Leonard Bernstein composed "Kaddish" in 1963, and it includes a text that he wrote himself. Indeed, the piece and this accompanying narration were performed in Israel that same year, featuring actress Hanna Rovina, with Bernstein conducting. The newer version, with the text by Pisar - a friend of Bernstein's - was first performed in 2003 in Illinois and afterward in Lucerne, Berlin, Paris, London, New York, Rome and Washington.

Undoubtedly, the full impact of the work can be felt when the audience is aware of its context and are acquainted with Pisar the man, or at least with his autobiography, "Of Blood and Hope," which tells of how this young boy from Bialystok survived the horrors of the Shoah, and as an adult forged an illustrious career.

The idea of adding a new text by Pisar to the work came from Bernstein himself, according to Pisar. After reading "Of Blood and Hope," the late maestro thought its author could bring a stronger, more authentic voice to the symphony than he himself could - since while Bernstein lost relatives in the Holocaust, he did not experience it himself. Bernstein was especially impressed by Pisar's description of a high-level Soviet-American conference that took place in Kiev in 1971. At that conference, Pisar related, he responded to the Russian delegates' vicious anti-American and anti-Semitic statements by quoting from Yevgeny Yevtushenko's famous poem, "Babi Yar."

Samuel Pisar was born in 1929, the son of Helena and David. The family was well-to-do; his father founded the first taxi company in the area. The Nazis murdered his parents and his young sister, Frieda; Samuel was imprisoned in Majdanek, Auschwitz and Dachau. At the end of the war, he managed to escape during one of the death marches.

After the liberation, Pisar and two friends spent a year and a half living unnoticed in Landesberg, Bavaria. He was then taken to Paris to the home of his aunt and later went to Australia under the patronage of his uncle. In Melbourne he resumed his studies, in which he excelled. In a pre-concert conversation, a few days ago, Pisar recalled that at the time, he "converted the adrenaline I had used in the past to survive, as a hunted animal" into energetic pursuit of his studies. The ability to harness that energy, he said, "served me well."

- - -

■ Activities ■
a - In the text about Bernstein's "Kaddish," what year was Samuel Pisar born?
b - List every place the text about Bernstein's "Kaddish" names as a place where the newer version with Pisar's text was performed.
c - Pick up the text about Bernstein's "Kaddish" and Samuel Pisar from its last sentence and keep writing.

■ Supplied records ■
- - -

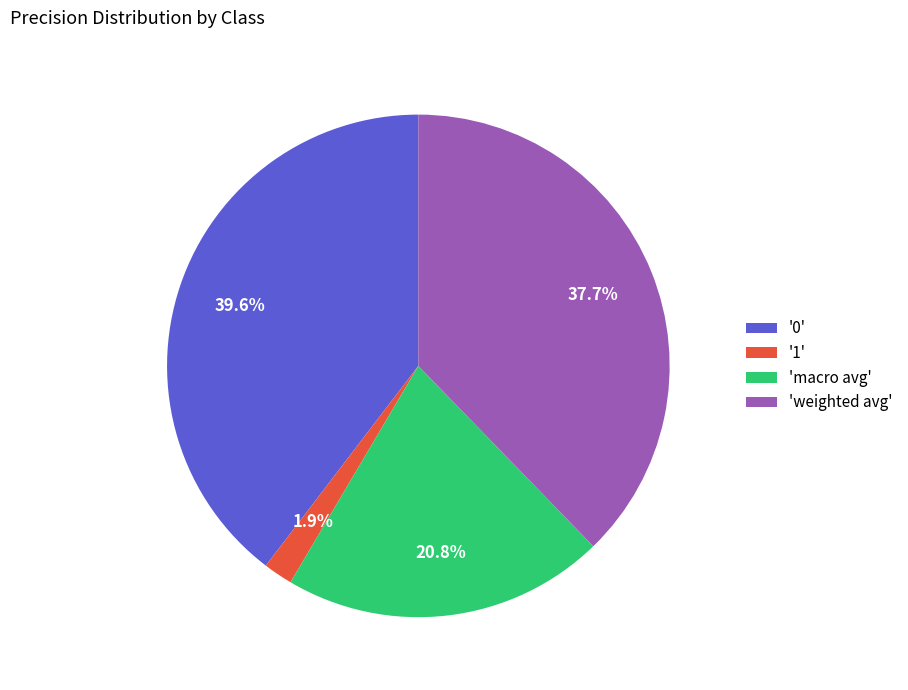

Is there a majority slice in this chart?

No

- - -

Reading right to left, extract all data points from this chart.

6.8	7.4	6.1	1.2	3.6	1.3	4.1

- - -

■ Replies ■
a - 1929

b - Illinois, Lucerne, Berlin, Paris, London, New York, Rome, Washington

c -
Subsequently - amd after recovering from a bout of tuberculosis - he traveled to the United States. He earned a doctorate in law from Harvard University, another doctorate from the Sorbonne and honorary doctorates from other universities in the U.S., Europe and Australia.

In 1950, Pisar was hired to work at the United Nations in New York and also worked for the UN in Paris; he returned to Washington in 1960 to be a member of president John F. Kennedy's economic and foreign policy task force and as an adviser to the State Department and to Senate and House committees.

As a lawyer in private practice in the U.S., Great Britain and France, he was involved in such realms as governance, multinational corporations and charities; he worked for the Olympic Committee, and chaired international conferences on trade, law and diplomacy. The quest for world peace and normalized relations between nations were always a focus of his approach and efforts: Indeed, at the height of the Cold War, he encouraged the establishment of U.S. relations with Russia and China, and helped oppressed minorities and politically persecuted figures, including composer Nikis Theodrakis, scientist Andrei Sakharov and writer Alexandr Solzhenitzin. Pisar also managed to help free many dissidents from Soviet prisons.

Pisar's books in his areas of expertise have been translated into dozens of languages. During events marking the 50th anniversary of the Allied victory in Europe, president Bill Clinton publicly recounted Pisar's traumatic childhood story; president Jacques Chirac also referred in his address to Pisar's life and achievements in an historic speech, in which he admitted to France's responsibility for crimes committed by the Vichy regime against the Jews.

Pisar has two daughters from his first wife and one daughter from his second wife, Judith, who came with him to Jerusalem for tonight's performance. He also helped raise Anthony Balinken, Judith's son from her previous marriage, who was president Clinton's adviser and the author of his famous "Shalom, Haver" speech, delivered after the assassination of Yitzhak Rabin.

Only after Leonard Bernstein's death and the attack on the World Trade Center did Pisar start writing his poem, "Dialogue with God." In it, he expresses his concern for the future of mankind - fears that are confirmed by the flourishing of ethnic hatred and religious extremism. He refers to the fact that he is a surviving remnant of a Jewish community that was destroyed and stresses his anger at the God who disappointed him.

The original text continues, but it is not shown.